La vitamina D3, o colecalciferol, es una vitamina liposoluble especial: a diferencia de la mayoría de las vitaminas, el organismo puede sintetizarla por sí mismo en la piel, bajo la acción de los rayos UVB del sol. Esta síntesis cutánea suele cubrir entre el 80 % y el 90 % de las necesidades, ya que la alimentación solo aporta un complemento limitado. Sin embargo, el uso sistemático de protección solar, aunque indispensable para reducir los riesgos cutáneos, también reduce la síntesis cutánea de vitamina D, lo que explica en parte la frecuencia de los déficits observados incluso en personas que viven en regiones soleadas.

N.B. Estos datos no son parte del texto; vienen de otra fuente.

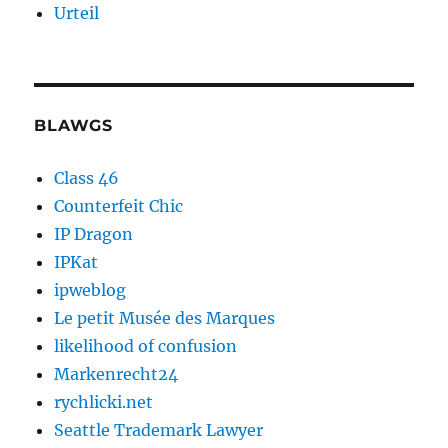
Urteil
BLAWGS
Class 46
Counterfeit Chic
IP Dragon
IPKat
ipweblog
Le petit Musée des Marques
likelihood of confusion
Markenrecht24
rychlicki.net
Seattle Trademark Lawyer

La vitamina D3 es indispensable para la absorción intestinal del calcio y el fósforo, dos minerales esenciales para la mineralización ósea. Más allá de esta función bien conocida, también interviene en la regulación del sistema inmunitario, en la contracción muscular y en la división celular, lo que explica el interés que suscita esta vitamina mucho más allá del ámbito de la salud ósea.
Varios factores explican la frecuencia de las carencias de vitamina D en Francia: una exposición solar insuficiente durante gran parte del año, sobre todo en el norte del país; un estilo de vida que se desarrolla principalmente en interiores; y una población que envejece, cuya piel sintetiza la vitamina D con menor eficacia a medida que avanza la edad. Dado que el tejido adiposo retiene esta vitamina liposoluble, las personas conobesidad también están más expuestas, un factor que se suma a las causas ambientales. Las encuestas de salud pública estiman que una parte importante de la población presenta niveles insuficientes al final del invierno, lo que justifica una especial vigilancia durante este periodo.

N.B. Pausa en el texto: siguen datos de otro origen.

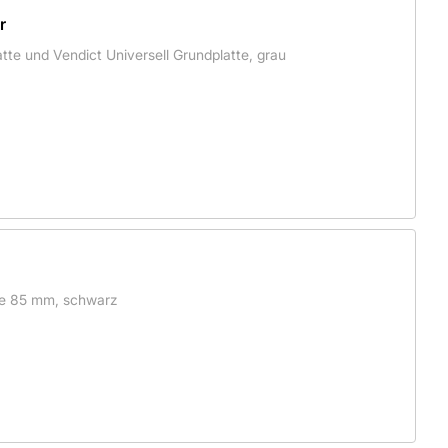
r
tte und Vendict Universell Grundplatte, grau
e 85 mm, schwarz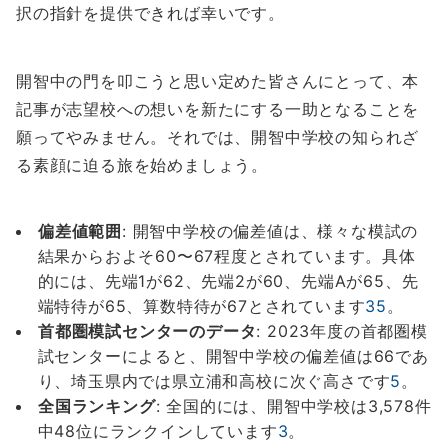
択の指針を提供できれば幸いです。
開智中の門を叩こうと思い定めた皆さんにとって、本
記事が志望校への想いを新たにする一助となることを
願ってやみません。それでは、開智中学校の知られざ
る素顔に迫る旅を始めましょう。
偏差値範囲
: 開智中学校の偏差値は、様々な模試の
結果からおよそ60〜67程度とされています。具体
的には、先端1が62、先端2が60、先端Aが65、先
端特待が65、算数特待が67とされています
3
5
。
首都圏模試センターのデータ
: 2023年度の首都圏模
試センターによると、開智中学校の偏差値は66であ
り、埼玉県内では県立浦和高校に次ぐ高さです
5
。
全国ランキング
: 全国的には、開智中学校は3,578件
中48位にランクインしています
3
。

Existen dos formas principales de vitamina D que se utilizan como suplementos: la vitamina D2 (ergocalciferol), de origen vegetal o fúngico, y la vitamina D3 (colecalciferol), de origen animal o sintetizada mediante procesos similares a la producción cutánea natural. Los estudios comparativos sugieren que la vitamina D3 es más eficaz para elevar y mantener de forma duradera los niveles de vitamina D en sangre que la D2, un criterio que se tiene especialmente en cuenta en el seguimiento dela osteoporosis, lo que explica su preferencia en la mayoría de los complementos alimenticios actuales.
Las necesidades de vitamina D varían según la edad y la situación fisiológica: los lactantes, especialmente los alimentados con leche materna, necesitan una suplementación sistemática desde el nacimiento, ya que la leche materna es naturalmente pobre en vitamina D, independientemente del estado de la madre lactante. Los adultos tienen unas necesidades de entre 15 y 20 microgramos al día según las recomendaciones, mientras que las personas mayores de 65 años ven aumentadas sus necesidades debido a una síntesis cutánea menos eficaz.
Ciertas poblaciones presentan un mayor riesgo de carencia: las personas mayores, que sintetizan peor la vitamina D y suelen exponerse menos al sol; las personas de piel oscura que viven en latitudes con poca insolación; y las personas que llevan ropa que cubre gran parte del cuerpo y limita la exposición cutánea directa.
La suplementación con vitamina D3 puede realizarse siguiendo un esquema diario con dosis bajas o un esquema trimestral con dosis más elevadas (ampollas o dosis de carga), estando ambos enfoques validados médicamente según las prácticas de prescripción y las preferencias del paciente. Esta suplementación se integra con frecuencia en las estrategias para reforzar la inmunidad natural durante el invierno, como complemento de una alimentación equilibrada. Un análisis de sangre previo permite adaptar con precisión la posología al estado real de la persona, en lugar de basarse en un esquema genérico.
A diferencia de las vitaminas hidrosolubles, que se eliminan rápidamente, la vitamina D3, que es liposoluble, puede acumularse en el organismo en caso de ingesta excesiva y prolongada, lo que expone a un riesgo de hipercalcemia (exceso de calcio en sangre) que puede manifestarse mediante fatiga inusual, náuseas, sed excesiva y, en casos graves, complicaciones renales. Este riesgo de toxicidad es poco frecuente con las dosis recomendadas, pero justifica que nunca se superen las dosis prescritas sin consejo médico, especialmente en personas que ya llevan mucho tiempo tomando suplementos de calcio.